Conversion from ONNX to XML and BML
The method for converting one or more ONNX files to the Beckhoff specific XML or BML format is described below.
Why convert ONNX to XML or BML?
The ONNX format cannot be directly loaded to the target platform by the ML Runtime. Therefore, a conversion step is necessary in the engineering before the ML description file can be transferred to the target system. The creation of an XML file has the advantage that it is openly readable. This allows all information in the XML to be viewed during the engineering phase using a simple XML editor. The BML file is binary and the contents are therefore no longer simply viewable. In addition, a BML file is loaded considerably faster by the ML Runtime, therefore the BML file is recommended for the delivery.
Which TwinCAT-specific information can be entered in the XML or BML file?
Creation of multi-engines
It is possible to load more than one ML model into an instance of the FB_MllPrediction. Switching between the models, referred to in the following as engines in this context, is possible without latency. This way, for example, a set of models can be trained for different work areas of the machine and the correct engine can be addressed without latency during the inference phase.

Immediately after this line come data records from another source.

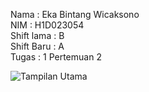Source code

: Nama        : Eka Bintang Wicaksono<br>
NIM         : H1D023054<br>
Shift lama  : B<br>
Shift Baru  : A<br>
Tugas       : 1 Pertemuan 2<br>

![Tampilan Utama](screenshots/Tampilan_Aplikasi.png)
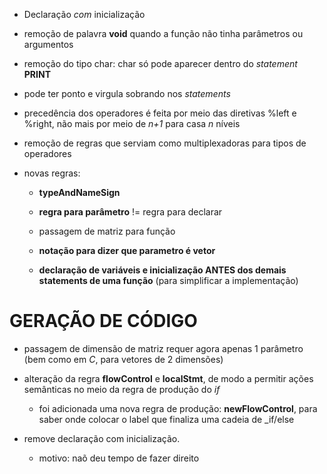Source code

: + Declaração *com* inicialização

+ remoção de palavra **void** quando a função não tinha parâmetros ou argumentos

+ remoção do tipo char: char só pode aparecer dentro do *statement* **PRINT**

+ pode ter ponto e virgula sobrando nos *statements*

+ precedência dos operadores é feita por meio das diretivas %left e %right, não mais por meio de *n+1* para casa *n* níveis

+ remoção de regras que serviam como multiplexadoras para tipos de operadores

+ novas regras:

  +  **typeAndNameSign**

  + **regra para parâmetro** != regra para declarar

  + passagem de matriz para função

  + **notação para dizer que parametro é vetor**

  + **declaração de variáveis e inicialização ANTES dos demais statements de uma função** (para simplificar a implementação)

<!--  -->
# GERAÇÃO DE CÓDIGO

- passagem de dimensão de matriz requer agora apenas 1 parâmetro
  (bem como em *C*, para vetores de 2 dimensões)

- alteração da regra **flowControl** e **localStmt**, de modo a 
permitir ações semânticas no meio da regra de produção do _if_
  - foi adicionada uma nova regra de produção: **newFlowControl**,
  para saber onde colocar o label que finaliza uma cadeia de _if/else

- remove declaração com inicialização.
  - motivo: naõ deu tempo de fazer direito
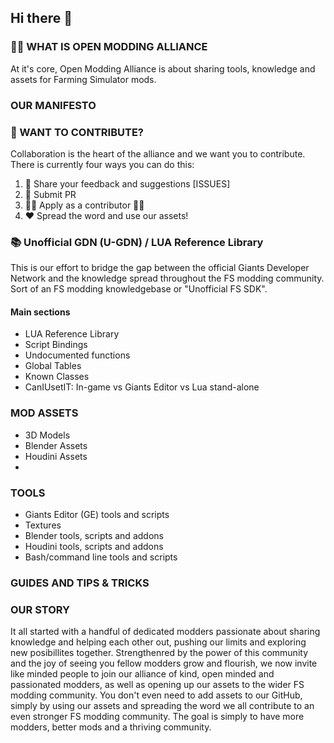 ## Hi there 👋

### 🙋‍♀️ WHAT IS OPEN MODDING ALLIANCE
At it's core, Open Modding Alliance is about sharing tools, knowledge and assets for Farming Simulator mods. 

### OUR MANIFESTO


### 🌈 WANT TO CONTRIBUTE?
Collaboration is the heart of the alliance and we want you to contribute. There is currently four ways you can do this:
1. 🐛 Share your feedback and suggestions [ISSUES]
2. 📩 Submit PR
3. 👩‍💻 Apply as a contributor 👩‍💻
4. ❤️ Spread the word and use our assets! 

### 📚 Unofficial GDN (U-GDN) / LUA Reference Library
This is our effort to bridge the gap between the official Giants Developer Network and the knowledge spread throughout the FS modding community. Sort of an FS modding knowledgebase or "Unofficial FS SDK".

#### Main sections
- LUA Reference Library
-   Script Bindings
-   Undocumented functions
- Global Tables
- Known Classes
- CanIUsetIT: In-game vs Giants Editor vs Lua stand-alone

### MOD ASSETS
- 3D Models
- Blender Assets
- Houdini Assets
- 

### TOOLS
- Giants Editor (GE) tools and scripts
- Textures
- Blender tools, scripts and addons
- Houdini tools, scripts and addons
- Bash/command line tools and scripts


### GUIDES AND TIPS & TRICKS 

### OUR STORY
It all started with a handful of dedicated modders passionate about sharing knowledge and helping each other out, pushing our limits and exploring new posibillites together. Strengthenred by the power of this community and the joy of seeing you fellow modders grow and flourish, we now invite like minded people to join our alliance of kind, open minded and passionated modders, as well as opening up our assets to the wider FS modding community. You don't even need to add assets to our GitHub, simply by using our assets and spreading the word we all contribute to an even stronger FS modding community. The goal is simply to have more modders, better mods and a thriving community. 

<!--

**Here are some ideas to get you started:**

🙋‍♀️ A short introduction - what is your organization all about?
🌈 Contribution guidelines - how can the community get involved?
👩‍💻 Useful resources - where can the community find your docs? Is there anything else the community should know?
🍿 Fun facts - what does your team eat for breakfast?
🧙 Remember, you can do mighty things with the power of [Markdown](https://docs.github.com/github/writing-on-github/getting-started-with-writing-and-formatting-on-github/basic-writing-and-formatting-syntax)
-->
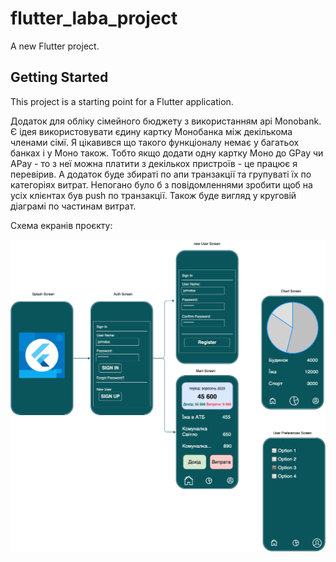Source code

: # flutter_laba_project

A new Flutter project.

## Getting Started

This project is a starting point for a Flutter application.

Додаток для обліку сімейного бюджету з використанням api Monobank. Є ідея використовувати єдину картку Монобанка між декількома членами сімї. Я цікавився що такого функціоналу немає у багатьох банках і у Моно також. Тобто якщо додати одну картку Моно до GPay чи APay  - то з неї можна платити з декількох пристроїв - це працює я перевірив. А додаток буде збираті по апи транзакції та групуваті їх по категоріях витрат. Непогано було б з повідомленнями зробити щоб на усіх клієнтах був push по транзакції. Також буде вигляд у круговій діаграмі по частинам витрат.

Схема екранів проєкту:

<img src="https://github.com/KalashnikovVolodymyr/flutter_laba_project/blob/777eb49eac3adb1a5e1d94fabf68d93a8134c553/Project_Scheme.drawio.png" alt="Файл зі схемою...">
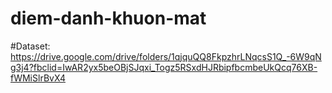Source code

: # diem-danh-khuon-mat
#Dataset: https://drive.google.com/drive/folders/1qjquQQ8FkpzhrLNqcsS1Q_-6W9qNg3j4?fbclid=IwAR2yx5beOBjSJqxi_Togz5RSxdHJRbipfbcmbeUkQcq76XB-fWMiSlrBvX4
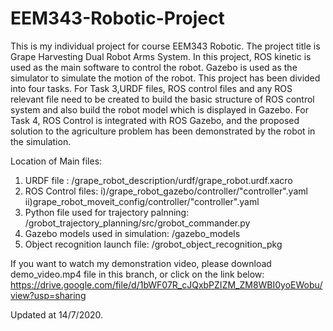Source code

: # EEM343-Robotic-Project
This is my individual project for course EEM343 Robotic. The project title is Grape Harvesting Dual Robot Arms System. In this project, ROS kinetic is used as the main software to control the robot. Gazebo is used as the simulator to simulate the motion of the robot.
This project has been divided into four tasks. For Task 3,URDF files, ROS control files and any ROS relevant file need to be created to build the basic structure of ROS control system and also build the robot model which is displayed in Gazebo. For Task 4, ROS Control is integrated with ROS Gazebo, and the proposed solution to the agriculture problem has been demonstrated by the robot in the simulation.

Location of Main files:
1) URDF file : /grape_robot_description/urdf/grape_robot.urdf.xacro
2) ROS Control files: i)/grape_robot_gazebo/controller/"controller".yaml
                      ii)grape_robot_moveit_config/controller/"controller".yaml
3) Python file used for trajectory palnning: /grobot_trajectory_planning/src/grobot_commander.py
4) Gazebo models used in simulation: /gazebo_models
5) Object recognition launch file: /grobot_object_recognition_pkg

If you want to watch my demonstration video, please download demo_video.mp4 file in this branch, or click on the link below:
https://drive.google.com/file/d/1bWF07R_cJQxbPZIZM_ZM8WBI0yoEWobu/view?usp=sharing

Updated at 14/7/2020.
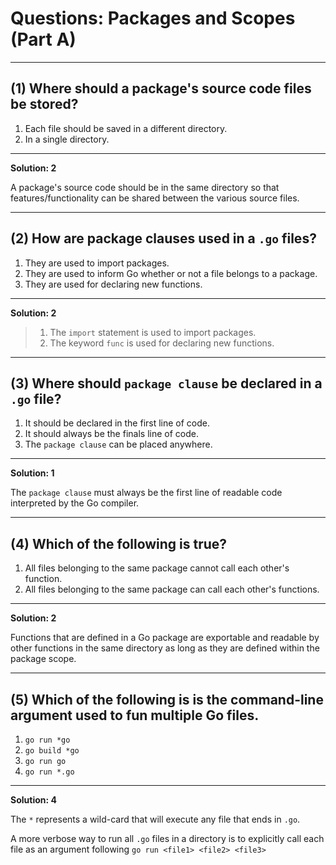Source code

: # Questions: Packages and Scopes (Part A) #

---

## (1) Where should a package's source code files be stored? ##

1. Each file should be saved in a different directory.
2. In a single directory.

---

**Solution: 2**

A package's source code should be in the same directory so that features/functionality can be shared between the various source files.

---

## (2) How are package clauses used in a `.go` files? ##
1. They are used to import packages.
2. They are used to inform Go whether or not a file belongs to a package.
3. They are used for declaring new functions.

---

**Solution: 2**

> 1. The `import` statement is used to import packages.
> 3. The keyword `func` is used for declaring new functions.  

---

## (3) Where should `package clause` be declared in a `.go` file? ##

1. It should be declared in the first line of code.
2. It should always be the finals line of code.
3. The `package clause` can be placed anywhere.

---

**Solution: 1**

The `package clause` must always be the first line of readable code interpreted by the Go compiler.

---

## (4) Which of the following is true? ##

1. All files belonging to the same package cannot call each other's function. 
2. All files belonging to the same package can call each other's functions. 

---

**Solution: 2**

Functions that are defined in a Go package are exportable and readable by other functions in the same directory as long as they are defined within the package scope.

---

## (5) Which of the following is is the command-line argument used to fun multiple Go files. ##

1. `go run *go`
2. `go build *go`
3. `go run go`
4. `go run *.go`

---

**Solution: 4**

The `*` represents a wild-card that will execute any file that ends in `.go`. 

A more verbose way to run all `.go` files in a directory is to explicitly call each file as an argument following `go run <file1> <file2> <file3>`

The condition for merging several models is that the model structure – the <Configuration> section in Beckhoff XML – is identical for all models. For example, this means that MLPs can only be merged if their structure (number of layers, number of neurons per layer and activation functions) is the same. Only the model parameters, i.e. the weights in the example of the MLPs, may be different.
Cf. the Beckhoff ML XML description: XML Tag Parameters.
During merging, therefore, several AI models with an identical structure but different parameters are combined in a description file. The individual models (= engines) are loaded via a single description file in the ML Runtime. The engine ID that is to be addressed is to be transferred in each case to the Predict method when calling in the PLC. The engine can be addressed via a string using the PredictRef method. A GetEngineIdFromRef method is also available for finding the associated ID from the reference.
Multi-engines should be regarded as an organization unit. Of course, it is also possible to instantiate several instances of a FB_MllPrediction in the PLC and to load a dedicated description file into each FB.
Minimum version of the ML Runtime driver
When converting the description file, two entries are automatically set in the XML or BML file. One is the version of the converting component and the other is a “required version” of the ML Runtime driver. On loading the model file into TwinCAT, the “required version” is checked and a warning is output if the result of the query is false.
Cf. the Beckhoff ML XML description: XML Tag Auxiliary Specifications.
Which application-specific information can be entered in the XML or BML file?
Input and output scalings
The inputs of the AI model are often scaled for the training process. This scaling must then also be performed for the inference. This can either be implemented by hand in the PLC or entered directly as information in the XML or BML file. If the scaling entries are set, the scaling is performed automatically. A scaling and an offset must be specified for the scaling. The following applies:
y = x * Scaling + Offset
If scaled inputs are used for a model, back-scaling of the model output is usually also necessary. Therefore, an output scaling is available in addition to the input scaling.
Output transformation for selected models only Whereas an input transformation is possible for all AI models, output transformations can only be used for models of the regression type. |
Cf. the Beckhoff ML XML description: XML Tag Auxiliary Specifications.
Model name, model version, model description, etc.
For the unambiguous identification of a model description file, it is possible to add various descriptions of a model. These can be used as a free string:
- A model version
- A model name
- A model description
- A model author
- Further optional tags
Cf. the Beckhoff ML XML description: XML Tag Auxiliary Specifications.
Free Custom Attributes section
Custom Attributes are optional and may be freely used by the user. The number of attributes and the number of XML tags are not limited. The attributes are typed in the XML/BML so that the entries can be read again in the PLC. The methods GetCustomAttribute_array, GetCustomAttribute_fp64, GetCustomAttribute_int64 and GetCustomAttribute_str are available for this. See also Detailed sample.
Examples of the use of Custom Attributes could be:
- Specification of an internal version or identification number
- Specification of the input range of the individual features
- Description of the inputs and outputs
- …
Cf. the Beckhoff ML XML description: XML Tag CustomAttributes.
How can I convert files and add information?
Different interfaces are offered for the simple conversion and information modeling step in your work process:
- A GUI in the TwinCAT XAE “Machine Learning Model Manager”
- A CLI “mllib_toolbox.exe”
- An API as a Python package “beckhoff.toolbox”
Not every interface offers the actions described above. The CLI is limited to basic applications – mainly conversion. The Python API and the GUI offer the largest functional scope.